[已存储的数据]

+++++

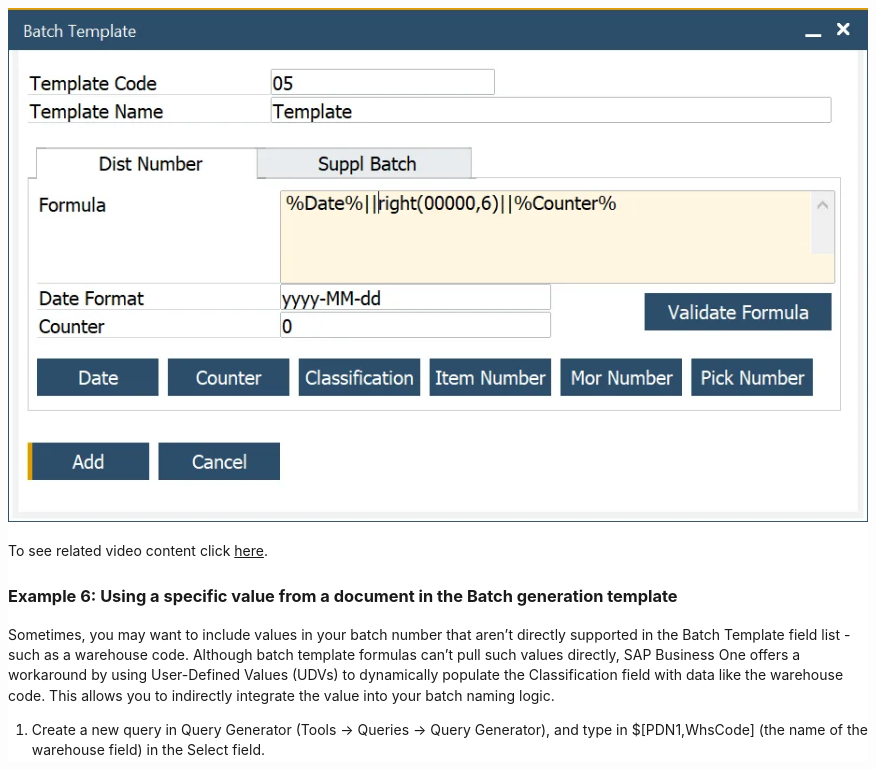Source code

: ![Counter Template](./media/batch-serial-template-definition/batch-template-template.webp)

To see related video content click [here](https://www.youtube.com/playlist?list=PLtT6kgaz5YnfAO8B4ux_lXkmQyHmPCuR-).

### Example 6: Using a specific value from a document in the Batch generation template

Sometimes, you may want to include values in your batch number that aren’t directly supported in the Batch Template field list - such as a warehouse code. Although batch template formulas can’t pull such values directly, SAP Business One offers a workaround by using User-Defined Values (UDVs) to dynamically populate the Classification field with data like the warehouse code. This allows you to indirectly integrate the value into your batch naming logic.

1. Create a new query in Query Generator (Tools → Queries → Query Generator), and type in $[PDN1,WhsCode] (the name of the warehouse field) in the Select field.
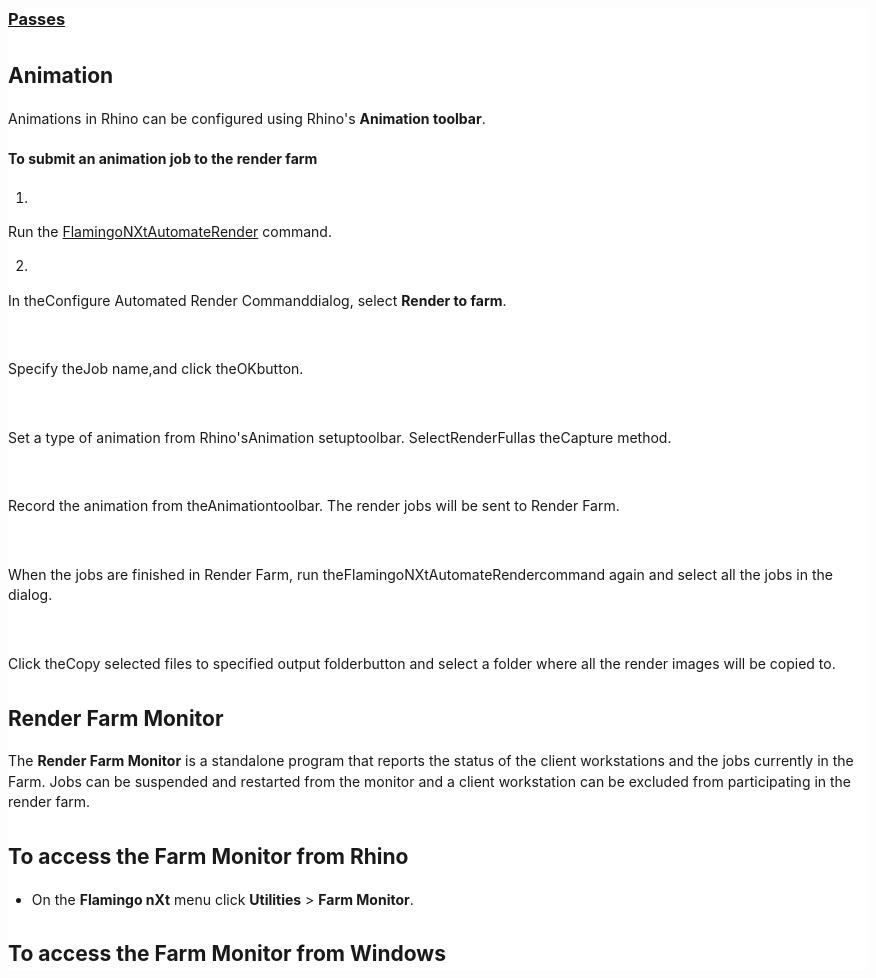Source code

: 

###  [Passes](documentproperties-flamingo.html#number-of-passes) 
 


## Animation
 

Animations in Rhino can be configured using Rhino's **Animation toolbar**.


#### To submit an animation job to the render farm

1.

Run the [FlamingoNXtAutomateRender](automate-rendering.html#flamingonxtautomaterender) command.

2.

In theConfigure Automated Render Commanddialog, select **Render to farm**.

&#160;

Specify theJob name,and click theOKbutton.

&#160;

Set a type of animation from Rhino'sAnimation setuptoolbar. SelectRenderFullas theCapture method.

&#160;

Record the animation from theAnimationtoolbar. The render jobs will be sent to Render Farm.

&#160;

When the jobs are finished in Render Farm, run theFlamingoNXtAutomateRendercommand again and select all the jobs in the dialog.

&#160;

Click theCopy selected files to specified output folderbutton and select a folder where all the render images will be copied to.


## Render Farm Monitor
 

The **Render Farm Monitor** is a standalone program that reports the status of the client workstations and the jobs currently in the Farm. Jobs can be suspended and restarted from the monitor and a client workstation can be excluded from participating in the render farm.


## To access the Farm Monitor from Rhino
 

 * On the **Flamingo nXt** menu click **Utilities** &gt; **Farm Monitor**.

## To access the Farm Monitor from Windows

+++++

改写上述全部材料，将其中每一处“Farm Monitor”均替换为“Farm Console”，其余内容一律保持不变，并在答案中略去图片。

Source code

: ![Counter Template](./media/batch-serial-template-definition/batch-template-template.webp)

To see related video content click [here](https://www.youtube.com/playlist?list=PLtT6kgaz5YnfAO8B4ux_lXkmQyHmPCuR-).

### Example 6: Using a specific value from a document in the Batch generation template

Sometimes, you may want to include values in your batch number that aren’t directly supported in the Batch Template field list - such as a warehouse code. Although batch template formulas can’t pull such values directly, SAP Business One offers a workaround by using User-Defined Values (UDVs) to dynamically populate the Classification field with data like the warehouse code. This allows you to indirectly integrate the value into your batch naming logic.

1. Create a new query in Query Generator (Tools → Queries → Query Generator), and type in $[PDN1,WhsCode] (the name of the warehouse field) in the Select field.
Source code

: 

###  [Passes](documentproperties-flamingo.html#number-of-passes) 
 


## Animation
 

Animations in Rhino can be configured using Rhino's **Animation toolbar**.


#### To submit an animation job to the render farm

1.

Run the [FlamingoNXtAutomateRender](automate-rendering.html#flamingonxtautomaterender) command.

2.

In theConfigure Automated Render Commanddialog, select **Render to farm**.

&#160;

Specify theJob name,and click theOKbutton.

&#160;

Set a type of animation from Rhino'sAnimation setuptoolbar. SelectRenderFullas theCapture method.

&#160;

Record the animation from theAnimationtoolbar. The render jobs will be sent to Render Farm.

&#160;

When the jobs are finished in Render Farm, run theFlamingoNXtAutomateRendercommand again and select all the jobs in the dialog.

&#160;

Click theCopy selected files to specified output folderbutton and select a folder where all the render images will be copied to.


## Render Farm Console
 

The **Render Farm Console** is a standalone program that reports the status of the client workstations and the jobs currently in the Farm. Jobs can be suspended and restarted from the monitor and a client workstation can be excluded from participating in the render farm.


## To access the Farm Console from Rhino
 

 * On the **Flamingo nXt** menu click **Utilities** &gt; **Farm Console**.

## To access the Farm Console from Windows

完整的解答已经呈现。